The explosion never came.
Brogan slammed the valve shut just as the first spark from a fallen flashlight threatened to ignite everything. The hissing stopped.
Silence fell, broken only by the whimpering of the would-be saboteurs and the low grunting of the strangely calm pigs in their pens.
Kowalski stared at the scene — the tiny mouse detective, the grumpy orange cat, the lone Ranger, and the massive biker — and shook his head.
“I asked for someone to poke around,” he muttered. “Not a goddamn circus.”
Brogan wiped blood from his knuckles and looked at the captured men.
“Tell your bosses the next delivery better be clean. Or the pigs won’t be the only things going flying.”

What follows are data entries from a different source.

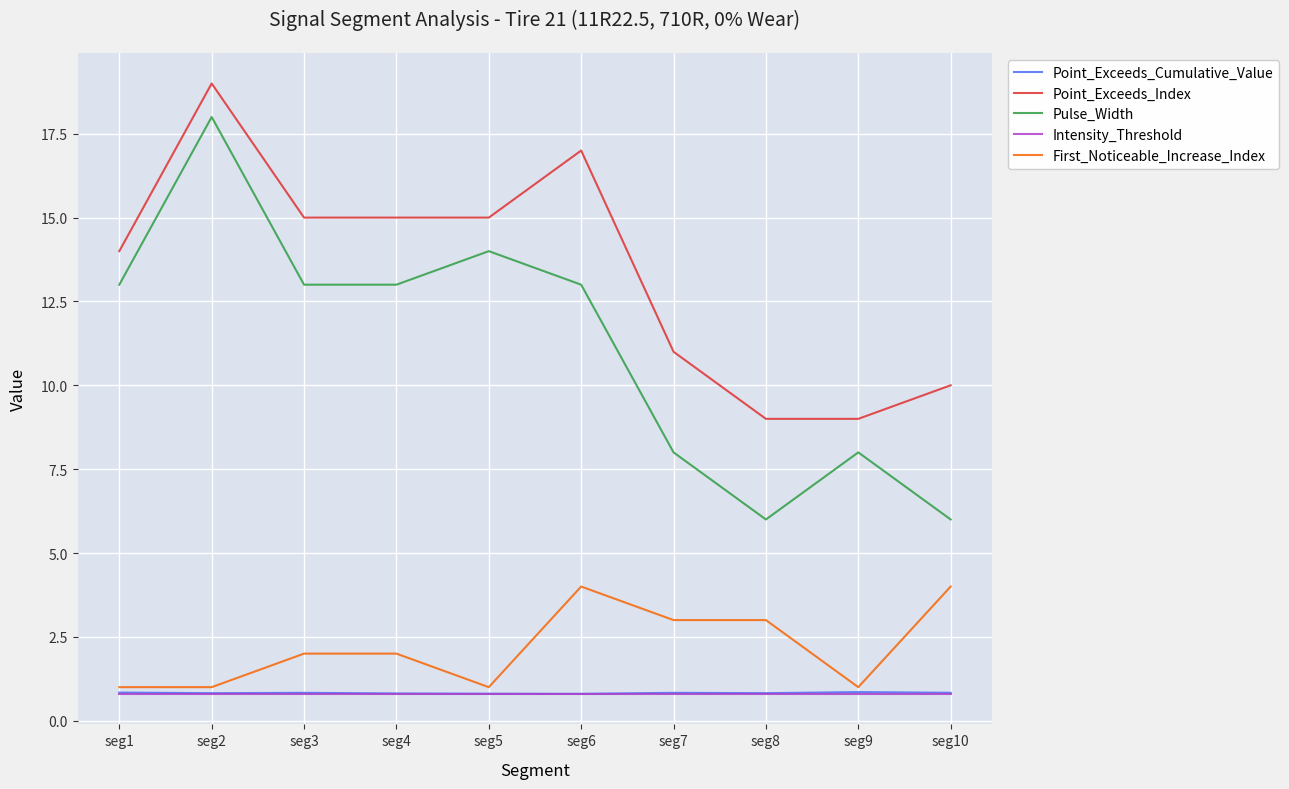

Does the chart display data point markers on the line(s)?

No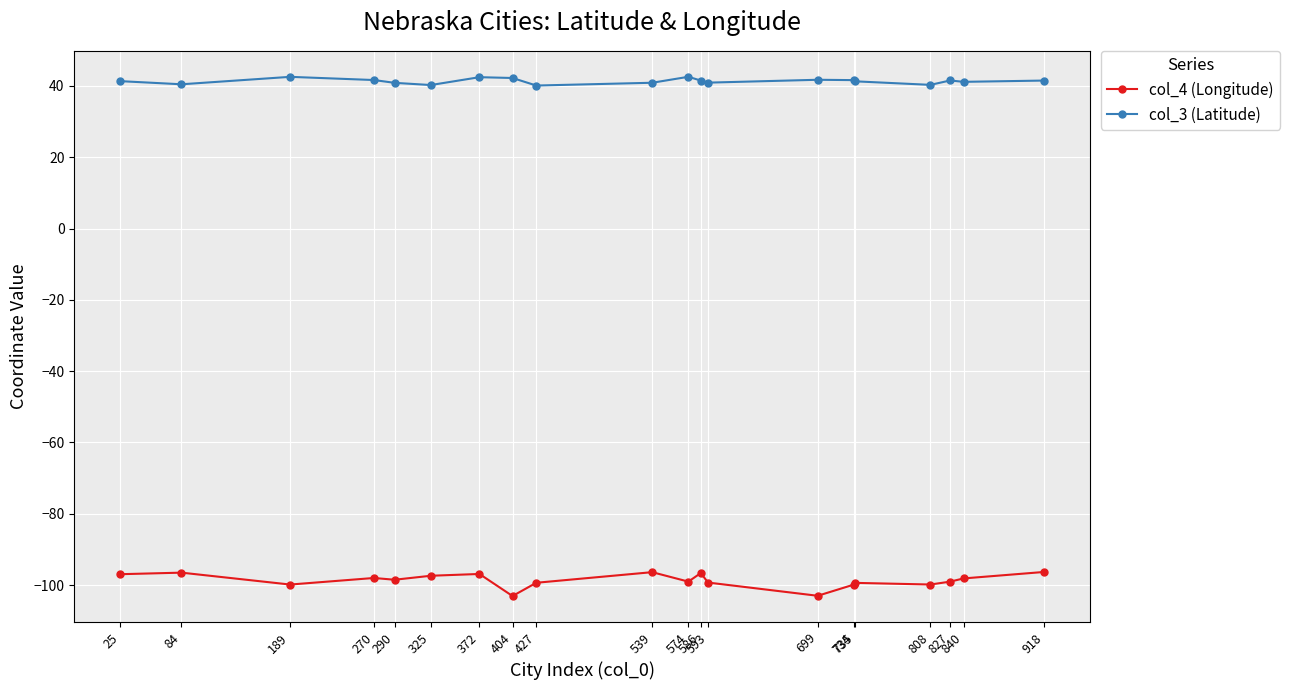

True or false: col_4 (Longitude) has more than 0 interior local peaks.

True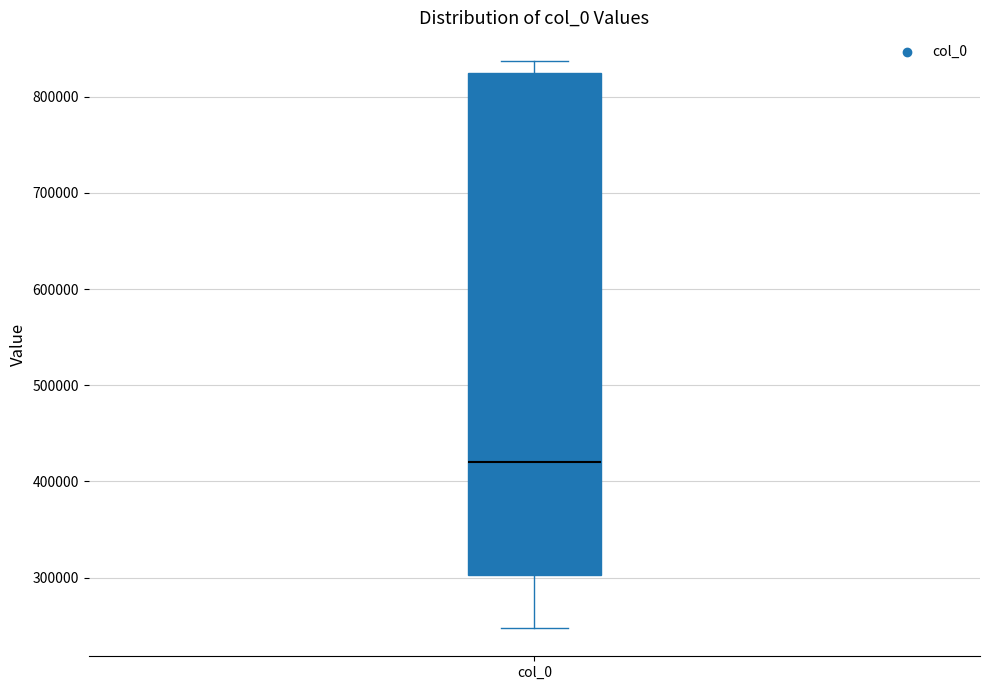

Where does the upper whisker of the box for col_0 end on the y-axis? The values are not printed on the chart, so give them approximately, as read against the axis.

840000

Later, back at the Rusty Nail, Brogan nursed a beer while Dave scribbled notes and Marmalade groomed corn dust from his fur.
“Simple case,” Brogan said dryly.
Dave grinned around his straw cigar. “They always say that.”
Marmalade flicked an ear. “At least the steaks were good.”
Brogan allowed himself a rare, tired laugh.
Another link in the chain broken.
Another night where the wrong animals caused the right kind of chaos.
And somewhere out there, the super-corn pipeline was feeling the pressure again.
Because when pigs started going flying, it usually meant James Brogan and his strange little crew were close behind.